Rajmohan, grandson of Mahatma Gandhi, was speaking to a standing-room audience of nearly 200 Gandhians at the Golden Lotus Temple of the Gandhi Memorial Center in uptown Washington, DC.
Author of a major new biography of his grandfather titled Mohandas: A True Story of a Man, his People, and an Empire, Rajmohan said, "The humiliation was a break for him, for he had found a task in which his will to God and his will to politics could flow together as one force."
He is a visiting professor in the South Asian and Middle Eastern Studies program at the University of Illinois at Urbana-Champaign, and faculty director of Global Crossroads, a learning and living community at the University of Illinois,
In a talk titled 'The Islam/West Divide and India's Role: Hints from the Mahatma,' he said this was why the train incident has to be recognized as the turning point in Mahatma Gandhi's life and mission because his entire life "bolstered by this incident, was a fusion of the spiritual and the political."
Rajmohan said that when Gandhi returned from South Africa to India, "it was clear to him that if he did not bring the Hindus and Muslims together, if he did not bring the so-called high caste and so-called low caste and untouchables together, Indians would neither merit independence, nor, in practical terms, attain independence."
"He had to bring them together," and thus, shortly after he returned from South Africa, "he told a very close colleague, Mahadev Desai, who became his ally, that while he saw that Hindus and Muslims did not today see one another as brothers, there was no other course open to them for they lived next to one another."
Rajmohan said the Mahatma "recognized that there was suspicion, and mistrust, but they had to somehow work things out.

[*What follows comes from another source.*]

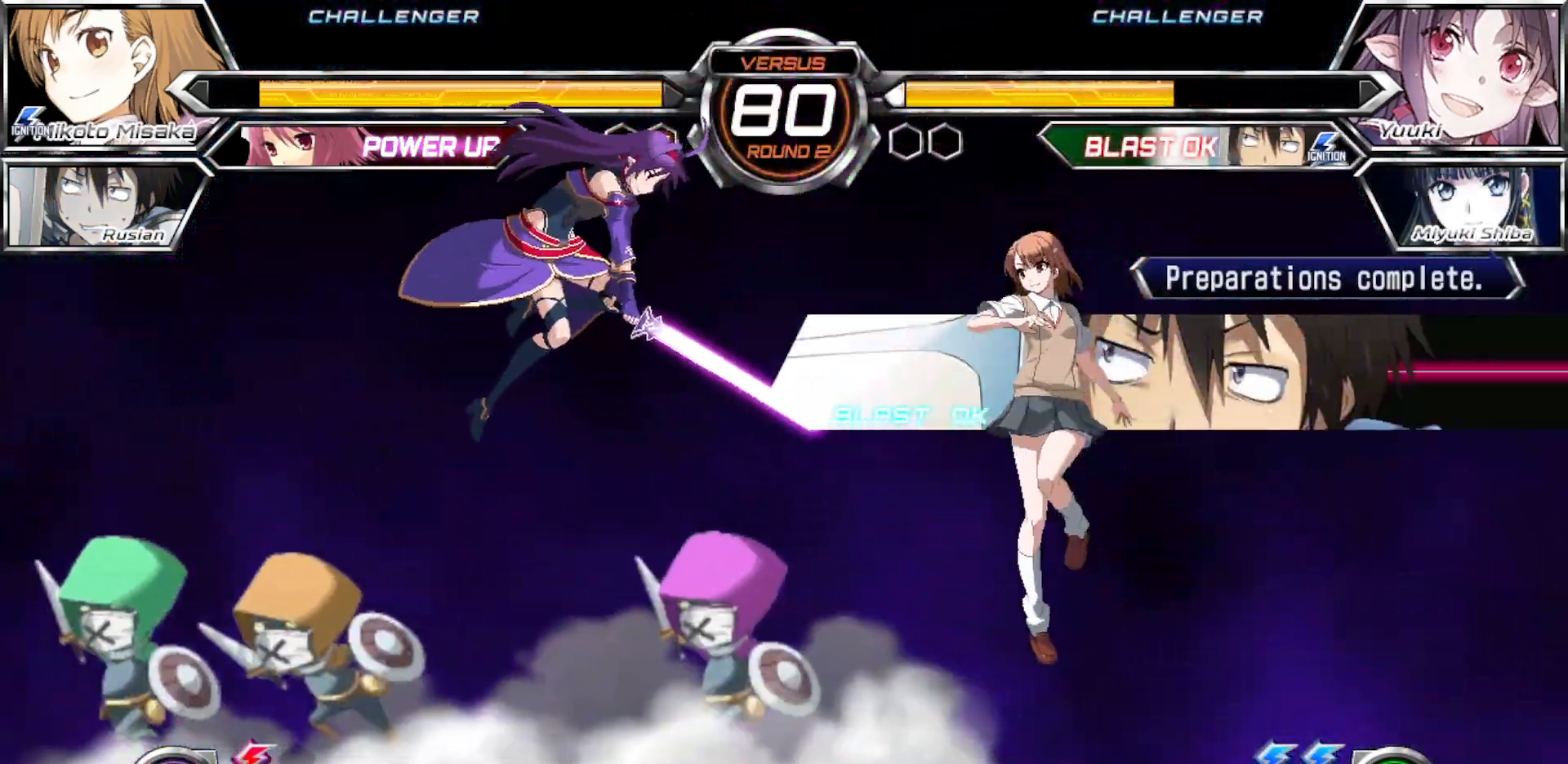
{"dt_ms": 500, "buttons": [], "left_stick": "center", "events": [[167, "left_stick", "left"], [233, "left_stick", "center"], [300, "left_stick", "left"], [483, "left_stick", "center"]]}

This became his conviction, that no matter how difficult it might be, Hindus and Muslims had to work together."
He recalled that in 1920, five years after the Mahatma returned to India from South Africa, he launched his non-cooperation movement that had both Muslims and Hindus in great numbers. "It was a tremendous start to the national independence movement that Gandhi launched," Rajmohan said.

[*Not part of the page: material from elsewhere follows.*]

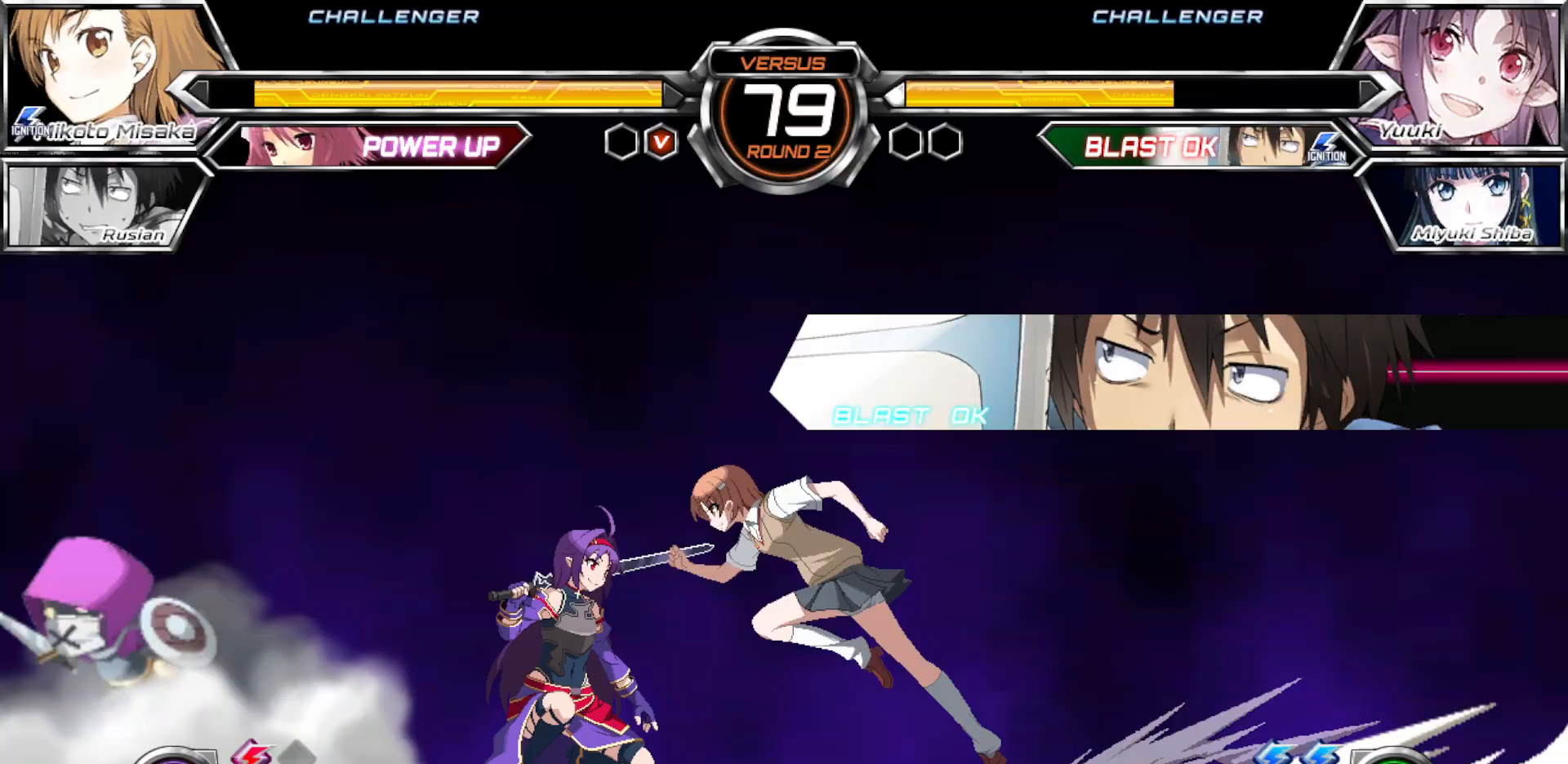
{"dt_ms": 500, "buttons": [], "left_stick": "center", "events": [[83, "CROSS", "down"], [83, "left_stick", "down-right"], [200, "CROSS", "up"], [250, "left_stick", "center"], [317, "SQUARE", "down"], [383, "SQUARE", "up"]]}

He noted that Mahatma Gandhi realized how some Muslims answering his call for non-cooperation, did not believe in his doctrine of non-violence enough to ensure they would not be violent. "If some of them could offer successful violence, they would do so."
And he added that Gandhi was fully aware that they were not free from hatred, yet he hoped that by joining what he called 'my love with their hatred,' he could diminish the intensity of their hatred.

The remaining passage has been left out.